Incapacidad, mediocridad y corrupción son tres adjetivos justos para caracterizar los últimos nueve meses en la vida política institucional del país, una temporada en la que Ejecutivo y Legislativo compiten por establecer cuál de los dos poderes justifica mejor la consigna «que se vayan todos», que aparece en los sondeos de opinión con más frecuencia –y no sin intereses discutibles–. Personajes mediocres, desinformados y sin coherencia argumentativa que son quienes ocupan curules y portan fajines; junto a interinos, segundones y magistrados con plazos vencidos, han empujado al país al borde del colapso.
El generosamente llamado «conflicto de poderes» entre el Ejecutivo y el Legislativo ya no es otra cosa que una serie interminable de «debates» sin profundidad ni resultados de provecho para la ciudadanía: vacancia presidencial, cierre del Congreso, Asamblea Constituyente, acusaciones fiscales múltiples, denuncias constitucionales o censura de ministros; nada se trata como es debido. Con la participación irresponsable de la prensa, todo ello se ve reducido a un tratamiento equivalente al que se otorga a los acontecimientos y frivolidades de la farándula local. Los personajes de uno y otro lado de la trama aparecen al mismo tiempo como acusados, denunciantes y procesados, cargados de incoherencia y provocando vergüenza ajena. Pese a la cantidad de espacio y tiempo que se les dedica, han pasado a convertirse en noticias sin importancia real. Incluso hechos como la vacancia sorpresiva del alcalde de una ciudad tan importante como Lima, no generan mayor reacción de la ciudadanía.
La normalización de la mediocridad, el predominio del interés menudo y de valores retrógrados se han hecho patentes no solo en cada renovación de gabinete que ha intentado el Presidente Castillo, sino también en las decisiones que, más allá de supuestas «ideologías» irreconciliables, unen a las bancadas parlamentarias: la eliminación de la SUNEDU, el retiro del enfoque de género de la educación escolar o el destrozo de las normas electorales en favor de partidos que ni siquiera logran cumplir los cronogramas establecidos por la Oficina Nacional de Procesos Electorales (ONPE) y el Jurado Nacional de Elecciones (JNE). Esta tragedia de la política peruana, que siempre se resuelve «por mientras» con la opción del mal menor, se proyecta a repetirse y multiplicarse en el proceso electoral regional y municipal previsto para el 2 de octubre de este año.

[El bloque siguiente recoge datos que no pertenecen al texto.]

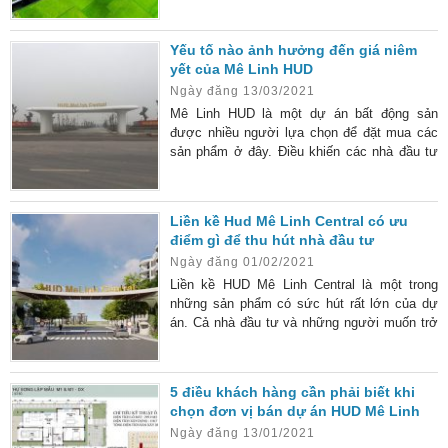
sản phẩm ở đây có sức hấp dẫn rất lớn về
giá cả, thiết kế và cả tiềm năng tăng giá cao.
Yếu tố nào ảnh hưởng đến giá niêm
Nhà liền kề khu đô thị HUD Mê Linh Central
yết của Mê Linh HUD
Khu đô thị HUD Mê Linh Central hiện sở hữu
Ngày đăng 13/03/2021
362 lô nhà liền kề. Mỗi
Mê Linh HUD là một dự án bất động sản
được nhiều người lựa chọn để đặt mua các
sản phẩm ở đây. Điều khiến các nhà đầu tư
phải băn khoăn chính là giá bán được niêm
yết ở đây như thế nào? Vì sao cũng một loại
hình nhưng giá niêm yết lại không giống
Liền kề Hud Mê Linh Central có ưu
nhau? Loại hình bất động sản Mê Linh HUD
điểm gì để thu hút nhà đầu tư
hiện đang có rất nhiều loại hình bất động sản
Ngày đăng 01/02/2021
được cung cấp. Ở phân khúc cao cấp có:
biệt thự liền kề, biệt
Liền kề HUD Mê Linh Central là một trong
những sản phẩm có sức hút rất lớn của dự
án. Cả nhà đầu tư và những người muốn trở
thành cư dân ở đây đều có nhiều thắc mắc
khi đứng trước sự lựa chọn đối với loại hình
bất động sản này. Dưới đây, chúng tôi sẽ giải
5 điều khách hàng cần phải biết khi
đáp những thông tin cơ bản nhất để nhà đầu
chọn đơn vị bán dự án HUD Mê Linh
tư hiểu rõ hơn khi lựa chọn. Liền kề HUD Mê
Ngày đăng 13/01/2021
Linh có bao nhiêu lô? Theo thông tin tiết lộ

Las ideologías de Renovación Popular (RP) Perú Libre (PL) y Fuerza Popular (FP) no cuentan cuando se trata de bajar todas las vallas y ceden paso a la componenda fácil para proteger opacos intereses compartidos.

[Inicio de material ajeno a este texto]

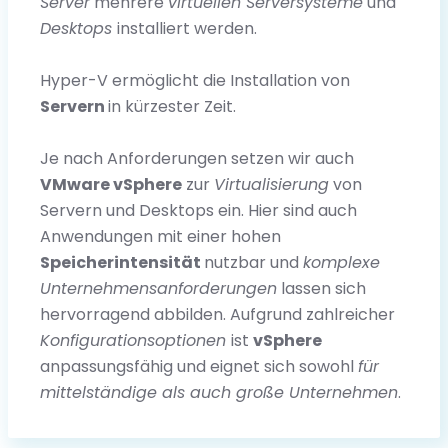
Server
mehrere
virtuellen Serversysteme
und
Desktops
installiert werden.
Hyper-V ermöglicht die Installation von
Servern
in kürzester Zeit.
Je nach Anforderungen setzen wir auch
VMware vSphere
zur
Virtualisierung
von
Servern und Desktops ein. Hier sind auch
Anwendungen mit einer hohen
Speicherintensität
nutzbar und
komplexe
Unternehmens­anforderungen
lassen sich
hervorragend abbilden. Aufgrund zahlreicher
Konfigurationsoptionen
ist
vSphere
anpassungsfähig und eignet sich sowohl
für
mittelständige als auch große Unternehmen
.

Seamos claros: tampoco existen liderazgos alternativos ni organizaciones que guíen a una ciudadanía decepcionada y harta. Tras semanas de intensas marchas y paros en diversas zonas del país, no se refleja aún una movilización propositiva importante desde las organizaciones sociales, ni se manifiesta por parte de ellas una fuerza que realmente «cuadre» al gobierno y le haga cumplir sus ofertas de campaña. Y si se mira al sector privado, queda claro que, lejos de presentar alternativas alineadas con la realidad económica en un país con un tercio de la población en pobreza, su presencia institucional solo se activa para una desfasada defensa del «modelo» y la Constitución, sin sensibilidad frente a mayorías con las que no comparten (ni desean compartir) beneficio alguno.
En este desolador escenario, el reto para las organizaciones de la sociedad civil es enorme. El trabajo de reconstrucción democrática de la política está lejos de las ambiciones y populismos de izquierda y derecha que tanto daño nos producen. Pasa por sincerar la integralidad de la crisis y por incorporar a las y los pobres y excluidos como actores efectivos del cambio, promoviendo su organización y su capacidad de agencia en la tarea de formular una nueva agenda social.